EXERCISE MATERIAL:
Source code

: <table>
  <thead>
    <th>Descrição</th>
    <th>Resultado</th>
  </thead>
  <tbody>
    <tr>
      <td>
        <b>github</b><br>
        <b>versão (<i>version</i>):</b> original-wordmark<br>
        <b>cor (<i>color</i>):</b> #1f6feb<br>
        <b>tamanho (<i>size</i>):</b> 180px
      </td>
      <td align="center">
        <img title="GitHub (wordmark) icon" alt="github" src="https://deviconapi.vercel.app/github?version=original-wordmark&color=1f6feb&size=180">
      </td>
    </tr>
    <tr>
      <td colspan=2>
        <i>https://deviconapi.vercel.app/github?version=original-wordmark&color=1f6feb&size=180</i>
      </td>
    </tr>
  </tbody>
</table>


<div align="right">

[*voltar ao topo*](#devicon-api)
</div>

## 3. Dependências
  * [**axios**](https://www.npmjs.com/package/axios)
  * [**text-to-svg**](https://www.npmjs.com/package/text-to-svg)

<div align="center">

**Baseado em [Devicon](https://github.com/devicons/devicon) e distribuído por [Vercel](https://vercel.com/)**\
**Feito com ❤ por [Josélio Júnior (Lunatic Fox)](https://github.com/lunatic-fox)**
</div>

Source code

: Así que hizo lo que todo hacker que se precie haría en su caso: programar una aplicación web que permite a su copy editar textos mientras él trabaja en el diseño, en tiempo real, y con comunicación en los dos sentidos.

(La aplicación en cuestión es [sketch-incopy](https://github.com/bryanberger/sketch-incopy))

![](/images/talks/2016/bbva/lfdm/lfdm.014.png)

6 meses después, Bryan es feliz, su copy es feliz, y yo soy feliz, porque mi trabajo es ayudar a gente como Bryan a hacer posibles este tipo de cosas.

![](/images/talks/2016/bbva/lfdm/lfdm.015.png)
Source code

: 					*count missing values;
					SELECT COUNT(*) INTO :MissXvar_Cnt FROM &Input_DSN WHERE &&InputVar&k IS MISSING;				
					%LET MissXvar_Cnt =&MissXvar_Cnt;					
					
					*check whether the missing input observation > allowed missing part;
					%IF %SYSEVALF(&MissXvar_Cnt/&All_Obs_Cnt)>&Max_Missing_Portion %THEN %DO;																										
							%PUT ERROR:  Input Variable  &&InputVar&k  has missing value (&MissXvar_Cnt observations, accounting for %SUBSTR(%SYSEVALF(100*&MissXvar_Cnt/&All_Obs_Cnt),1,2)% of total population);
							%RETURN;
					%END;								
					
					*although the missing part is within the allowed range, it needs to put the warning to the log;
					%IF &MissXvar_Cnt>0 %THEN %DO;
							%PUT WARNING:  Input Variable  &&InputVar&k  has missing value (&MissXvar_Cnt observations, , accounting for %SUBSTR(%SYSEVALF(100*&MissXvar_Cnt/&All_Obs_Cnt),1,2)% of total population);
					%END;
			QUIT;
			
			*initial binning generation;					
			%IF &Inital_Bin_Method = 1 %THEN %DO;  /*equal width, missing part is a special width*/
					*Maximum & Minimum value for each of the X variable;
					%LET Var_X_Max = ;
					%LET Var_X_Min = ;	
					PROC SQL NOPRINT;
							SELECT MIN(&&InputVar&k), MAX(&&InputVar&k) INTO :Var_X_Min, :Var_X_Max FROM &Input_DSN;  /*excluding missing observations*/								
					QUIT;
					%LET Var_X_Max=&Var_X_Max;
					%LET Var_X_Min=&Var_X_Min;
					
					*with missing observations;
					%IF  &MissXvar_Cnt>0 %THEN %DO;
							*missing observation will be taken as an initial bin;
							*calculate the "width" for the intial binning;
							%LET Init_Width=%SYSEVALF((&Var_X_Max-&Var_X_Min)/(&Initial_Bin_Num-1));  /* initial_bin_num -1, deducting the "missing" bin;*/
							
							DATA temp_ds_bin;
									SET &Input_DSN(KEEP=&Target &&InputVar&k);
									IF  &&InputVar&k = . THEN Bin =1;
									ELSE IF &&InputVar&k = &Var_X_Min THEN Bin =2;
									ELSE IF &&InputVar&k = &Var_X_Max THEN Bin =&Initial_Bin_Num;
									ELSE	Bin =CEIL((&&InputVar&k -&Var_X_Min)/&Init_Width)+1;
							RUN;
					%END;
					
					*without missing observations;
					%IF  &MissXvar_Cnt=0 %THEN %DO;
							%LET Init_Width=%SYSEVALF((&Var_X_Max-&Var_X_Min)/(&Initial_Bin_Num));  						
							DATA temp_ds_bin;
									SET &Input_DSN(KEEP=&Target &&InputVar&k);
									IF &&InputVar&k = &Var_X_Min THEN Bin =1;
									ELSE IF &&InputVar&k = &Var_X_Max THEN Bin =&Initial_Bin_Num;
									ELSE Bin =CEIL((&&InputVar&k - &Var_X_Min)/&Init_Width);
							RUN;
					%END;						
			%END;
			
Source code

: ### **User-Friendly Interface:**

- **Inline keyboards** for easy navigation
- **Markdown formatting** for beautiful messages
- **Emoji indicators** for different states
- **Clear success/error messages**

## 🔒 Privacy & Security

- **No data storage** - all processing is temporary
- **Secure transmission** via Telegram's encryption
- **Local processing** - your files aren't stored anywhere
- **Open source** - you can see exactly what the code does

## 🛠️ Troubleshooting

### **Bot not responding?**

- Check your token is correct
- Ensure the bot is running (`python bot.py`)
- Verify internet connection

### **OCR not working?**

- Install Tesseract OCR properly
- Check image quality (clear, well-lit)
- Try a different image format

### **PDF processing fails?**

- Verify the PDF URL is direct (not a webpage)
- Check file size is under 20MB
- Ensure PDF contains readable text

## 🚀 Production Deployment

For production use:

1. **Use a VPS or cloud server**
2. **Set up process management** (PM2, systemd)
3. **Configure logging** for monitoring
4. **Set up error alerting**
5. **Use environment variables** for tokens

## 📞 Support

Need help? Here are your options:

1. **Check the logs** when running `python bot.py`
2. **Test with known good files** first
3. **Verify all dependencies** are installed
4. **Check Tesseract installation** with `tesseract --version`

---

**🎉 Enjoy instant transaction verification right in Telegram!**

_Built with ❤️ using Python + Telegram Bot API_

WORK TO BE COMPLETED:
Each line of the data above needs to be returned exactly.

SOLUTION:
Source code

: <table>
  <thead>
    <th>Descrição</th>
    <th>Resultado</th>
  </thead>
  <tbody>
    <tr>
      <td>
        <b>github</b><br>
        <b>versão (<i>version</i>):</b> original-wordmark<br>
        <b>cor (<i>color</i>):</b> #1f6feb<br>
        <b>tamanho (<i>size</i>):</b> 180px
      </td>
      <td align="center">
        <img title="GitHub (wordmark) icon" alt="github" src="https://deviconapi.vercel.app/github?version=original-wordmark&color=1f6feb&size=180">
      </td>
    </tr>
    <tr>
      <td colspan=2>
        <i>https://deviconapi.vercel.app/github?version=original-wordmark&color=1f6feb&size=180</i>
      </td>
    </tr>
  </tbody>
</table>


<div align="right">

[*voltar ao topo*](#devicon-api)
</div>

## 3. Dependências
  * [**axios**](https://www.npmjs.com/package/axios)
  * [**text-to-svg**](https://www.npmjs.com/package/text-to-svg)

<div align="center">

**Baseado em [Devicon](https://github.com/devicons/devicon) e distribuído por [Vercel](https://vercel.com/)**\
**Feito com ❤ por [Josélio Júnior (Lunatic Fox)](https://github.com/lunatic-fox)**
</div>

Source code

: Así que hizo lo que todo hacker que se precie haría en su caso: programar una aplicación web que permite a su copy editar textos mientras él trabaja en el diseño, en tiempo real, y con comunicación en los dos sentidos.

(La aplicación en cuestión es [sketch-incopy](https://github.com/bryanberger/sketch-incopy))

![](/images/talks/2016/bbva/lfdm/lfdm.014.png)

6 meses después, Bryan es feliz, su copy es feliz, y yo soy feliz, porque mi trabajo es ayudar a gente como Bryan a hacer posibles este tipo de cosas.

![](/images/talks/2016/bbva/lfdm/lfdm.015.png)
Source code

: 					*count missing values;
					SELECT COUNT(*) INTO :MissXvar_Cnt FROM &Input_DSN WHERE &&InputVar&k IS MISSING;				
					%LET MissXvar_Cnt =&MissXvar_Cnt;					
					
					*check whether the missing input observation > allowed missing part;
					%IF %SYSEVALF(&MissXvar_Cnt/&All_Obs_Cnt)>&Max_Missing_Portion %THEN %DO;																										
							%PUT ERROR:  Input Variable  &&InputVar&k  has missing value (&MissXvar_Cnt observations, accounting for %SUBSTR(%SYSEVALF(100*&MissXvar_Cnt/&All_Obs_Cnt),1,2)% of total population);
							%RETURN;
					%END;								
					
					*although the missing part is within the allowed range, it needs to put the warning to the log;
					%IF &MissXvar_Cnt>0 %THEN %DO;
							%PUT WARNING:  Input Variable  &&InputVar&k  has missing value (&MissXvar_Cnt observations, , accounting for %SUBSTR(%SYSEVALF(100*&MissXvar_Cnt/&All_Obs_Cnt),1,2)% of total population);
					%END;
			QUIT;
			
			*initial binning generation;					
			%IF &Inital_Bin_Method = 1 %THEN %DO;  /*equal width, missing part is a special width*/
					*Maximum & Minimum value for each of the X variable;
					%LET Var_X_Max = ;
					%LET Var_X_Min = ;	
					PROC SQL NOPRINT;
							SELECT MIN(&&InputVar&k), MAX(&&InputVar&k) INTO :Var_X_Min, :Var_X_Max FROM &Input_DSN;  /*excluding missing observations*/								
					QUIT;
					%LET Var_X_Max=&Var_X_Max;
					%LET Var_X_Min=&Var_X_Min;
					
					*with missing observations;
					%IF  &MissXvar_Cnt>0 %THEN %DO;
							*missing observation will be taken as an initial bin;
							*calculate the "width" for the intial binning;
							%LET Init_Width=%SYSEVALF((&Var_X_Max-&Var_X_Min)/(&Initial_Bin_Num-1));  /* initial_bin_num -1, deducting the "missing" bin;*/
							
							DATA temp_ds_bin;
									SET &Input_DSN(KEEP=&Target &&InputVar&k);
									IF  &&InputVar&k = . THEN Bin =1;
									ELSE IF &&InputVar&k = &Var_X_Min THEN Bin =2;
									ELSE IF &&InputVar&k = &Var_X_Max THEN Bin =&Initial_Bin_Num;
									ELSE	Bin =CEIL((&&InputVar&k -&Var_X_Min)/&Init_Width)+1;
							RUN;
					%END;
					
					*without missing observations;
					%IF  &MissXvar_Cnt=0 %THEN %DO;
							%LET Init_Width=%SYSEVALF((&Var_X_Max-&Var_X_Min)/(&Initial_Bin_Num));  						
							DATA temp_ds_bin;
									SET &Input_DSN(KEEP=&Target &&InputVar&k);
									IF &&InputVar&k = &Var_X_Min THEN Bin =1;
									ELSE IF &&InputVar&k = &Var_X_Max THEN Bin =&Initial_Bin_Num;
									ELSE Bin =CEIL((&&InputVar&k - &Var_X_Min)/&Init_Width);
							RUN;
					%END;						
			%END;
			
Source code

: ### **User-Friendly Interface:**

- **Inline keyboards** for easy navigation
- **Markdown formatting** for beautiful messages
- **Emoji indicators** for different states
- **Clear success/error messages**

## 🔒 Privacy & Security

- **No data storage** - all processing is temporary
- **Secure transmission** via Telegram's encryption
- **Local processing** - your files aren't stored anywhere
- **Open source** - you can see exactly what the code does

## 🛠️ Troubleshooting

### **Bot not responding?**

- Check your token is correct
- Ensure the bot is running (`python bot.py`)
- Verify internet connection

### **OCR not working?**

- Install Tesseract OCR properly
- Check image quality (clear, well-lit)
- Try a different image format

### **PDF processing fails?**

- Verify the PDF URL is direct (not a webpage)
- Check file size is under 20MB
- Ensure PDF contains readable text

## 🚀 Production Deployment

For production use:

1. **Use a VPS or cloud server**
2. **Set up process management** (PM2, systemd)
3. **Configure logging** for monitoring
4. **Set up error alerting**
5. **Use environment variables** for tokens

## 📞 Support

Need help? Here are your options:

1. **Check the logs** when running `python bot.py`
2. **Test with known good files** first
3. **Verify all dependencies** are installed
4. **Check Tesseract installation** with `tesseract --version`

---

**🎉 Enjoy instant transaction verification right in Telegram!**

_Built with ❤️ using Python + Telegram Bot API_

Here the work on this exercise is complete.